Authored by Douglas Mefford in Home Improvement
Published on 05-20-2010
When properly installed, the crown molding on the upper part of a wall as it joins the ceiling can add a touch of elegance to the overall appearance of your decor. As trim the crown molding provides both a defining line for the room elements and a visual buffer to hide the actual structural joints. Properly installed crown molding does not lay flat against the wall but instead forms a triangle with the wall and ceiling. This does create a bit of difficulty with achieving a proper cut on pieces that join at a corner. It involves cutting the wood trim not only along the miter angle but a bevel angle as well.

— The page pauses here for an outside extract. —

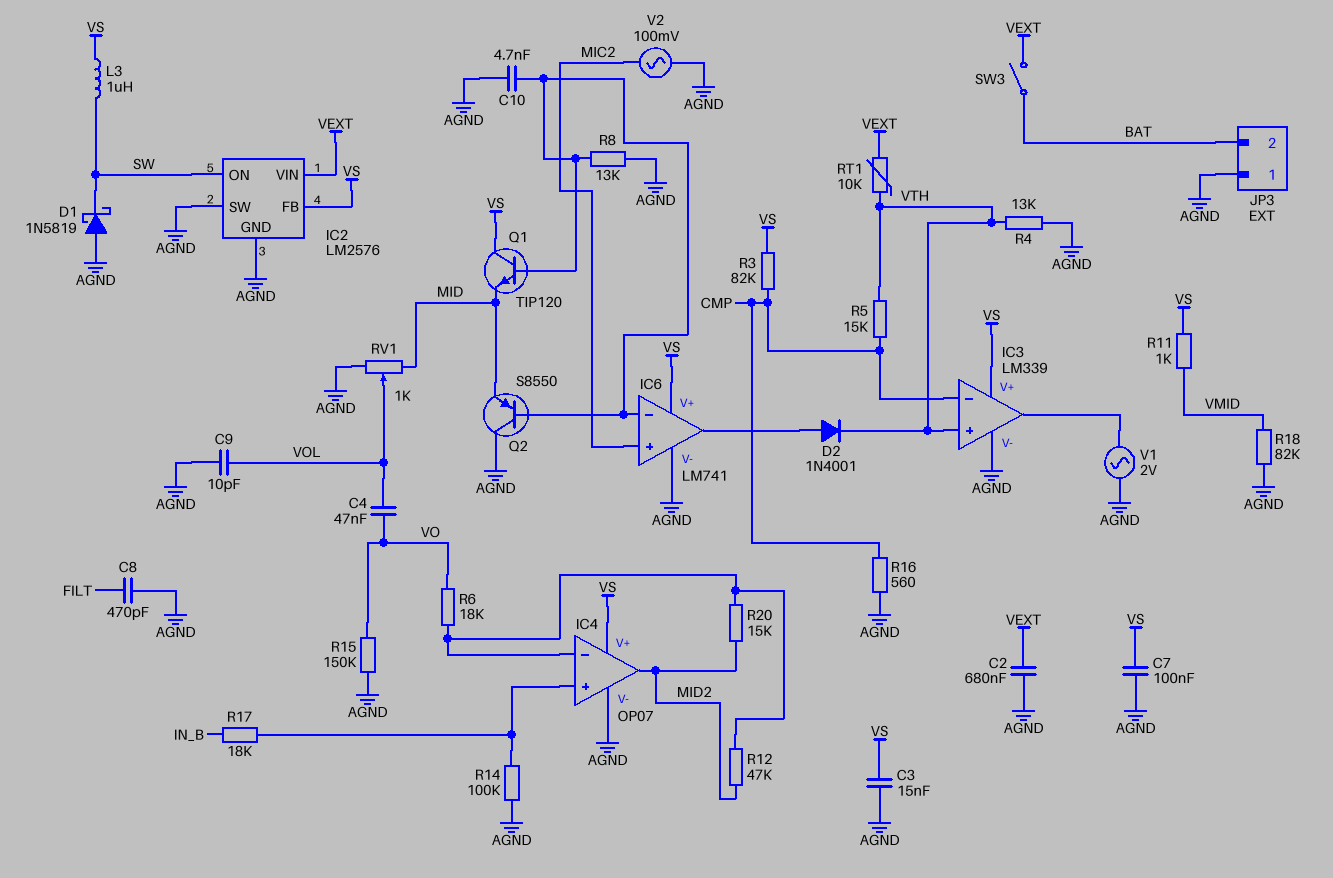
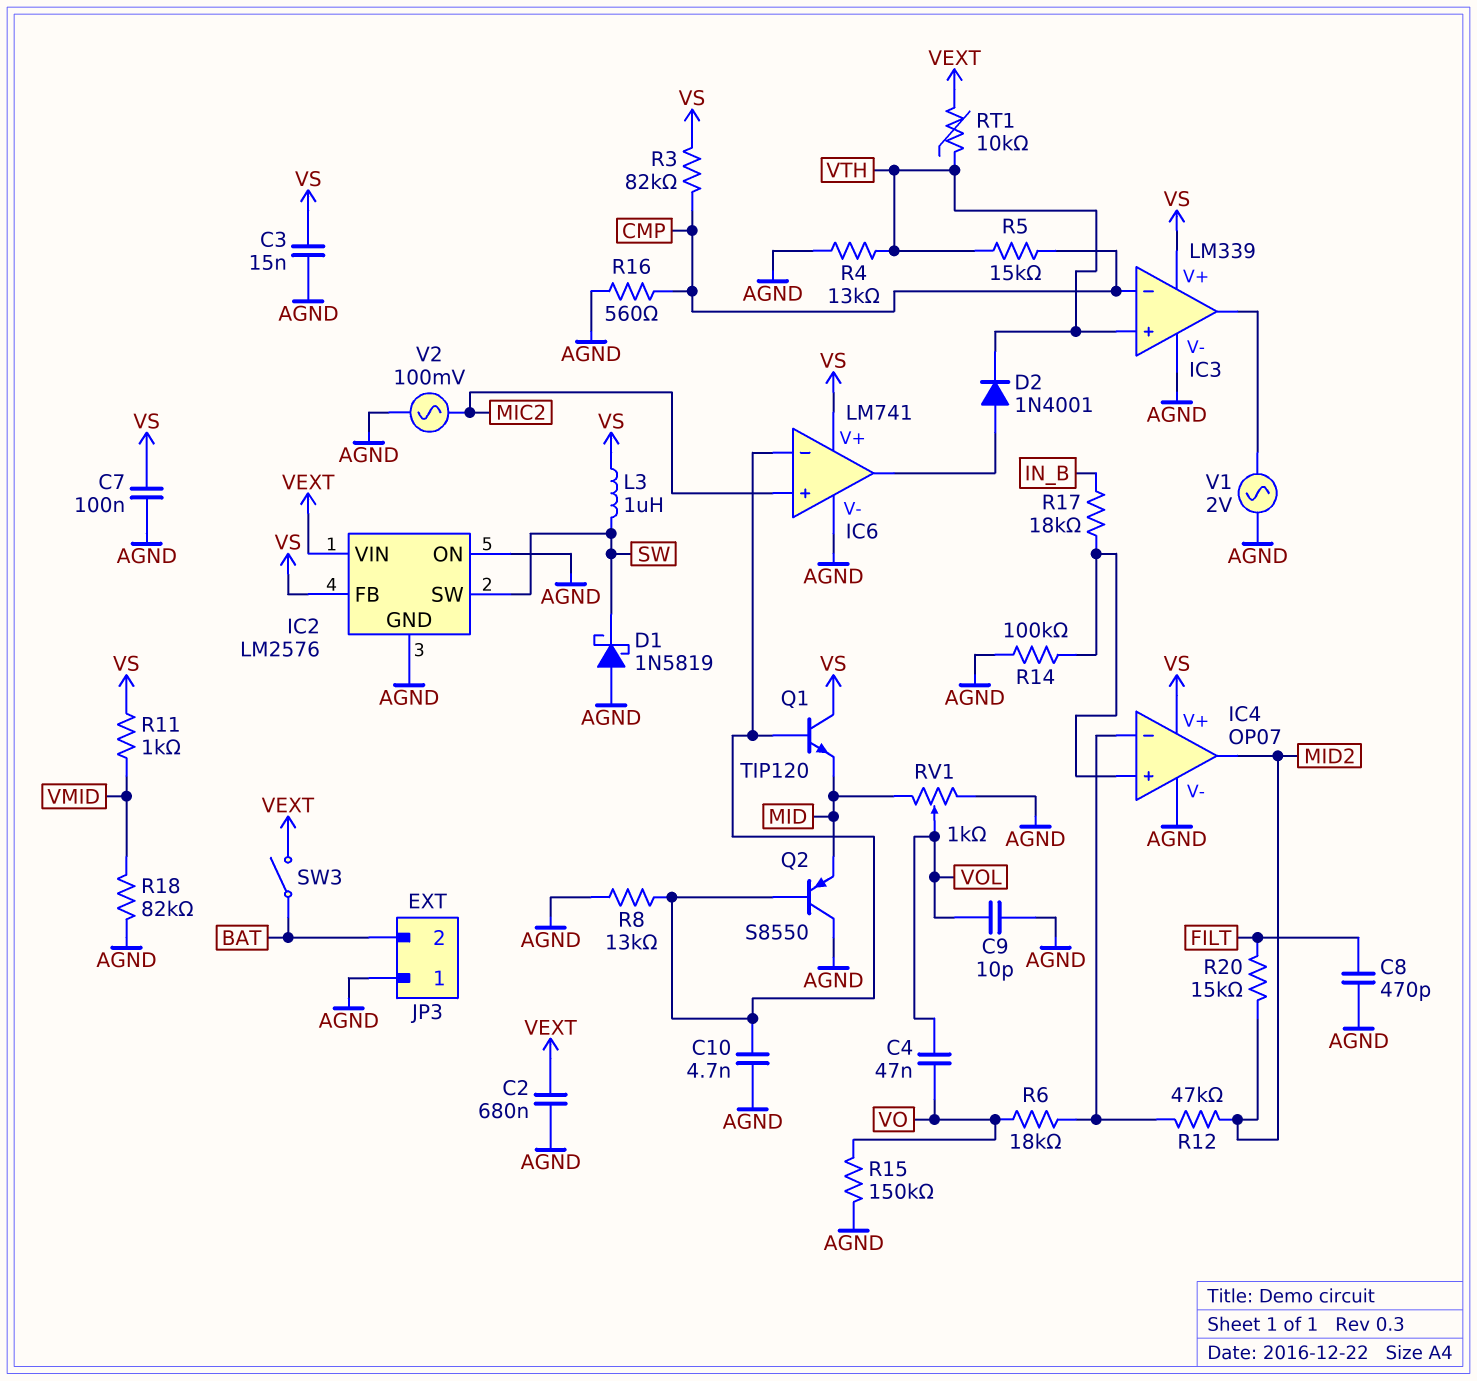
IC2 pin ON: SW -> AGND
IC2 pin SW: AGND -> SW
R20: 15k (IC4/in-, MID2) -> 15k (FILT, MID2)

The first step in how to install crown molding is to measure the length of the area to be trimmed. As a practical safety measure you will want to add a 10% surplus for wastage and odd cutting lengths. Next pick the style and design of the molding that you feel best suits your tastes and the decor. The color and design cuts come in hundreds of forms although most crown molding is only produced with wood or plastic. While more natural, the long strips of wood trim crown molding does have a greater potential to warp. Next you will have to paint or stain all the new molding you are about to install. By doing so at one time you are best assured of having a uniform coloration of all the trim.
Next comes the start of the actual attachment. Determine the top and bottom of your molding. In classic design the shorter curves of the mold design go toward the bottom against the wall and the longer, shallower curve flows up toward the ceiling. Begin work in a corner where two pieces of crown molding wil come together. The miter saw was developed to make this easier. You will calculate the angle of the miter cut and the degree of beveling required to have the two pieces join snugly and smoothly together. It may require the careful use of a utility knife to fine-tune the surface to be joined. Always create the two corner pieces together as you work along the room.
In long rooms make sure to measure so that the joins of each straight section of crown molding center over a wall stud. This makes a more stable location to hold the ends firmly together for minimum notice of the join. You will want to locate all the wall studs as they are where you will use a drill to make pilot holes for the nails. This prevents the molding from being splintered by hammer blows. Most molding is held in place by 6d or 8d finishing nails. Use the minimum number of nails necessary to hold the crown molding firmly in place.
Once the molding has been attached you will go back along its length and countersink the nail heads with a punch. Carefully use wood putty to go back and fill in the countersunk holes over the nails. You will also fill in any small cracks or imperfections in the joints of the trim pieces. Once the putty is dry you can sand the area smooth with very fine grain sandpaper. Using touch-up paint or stain, recolor these areas of putty to match the rest of the molding color.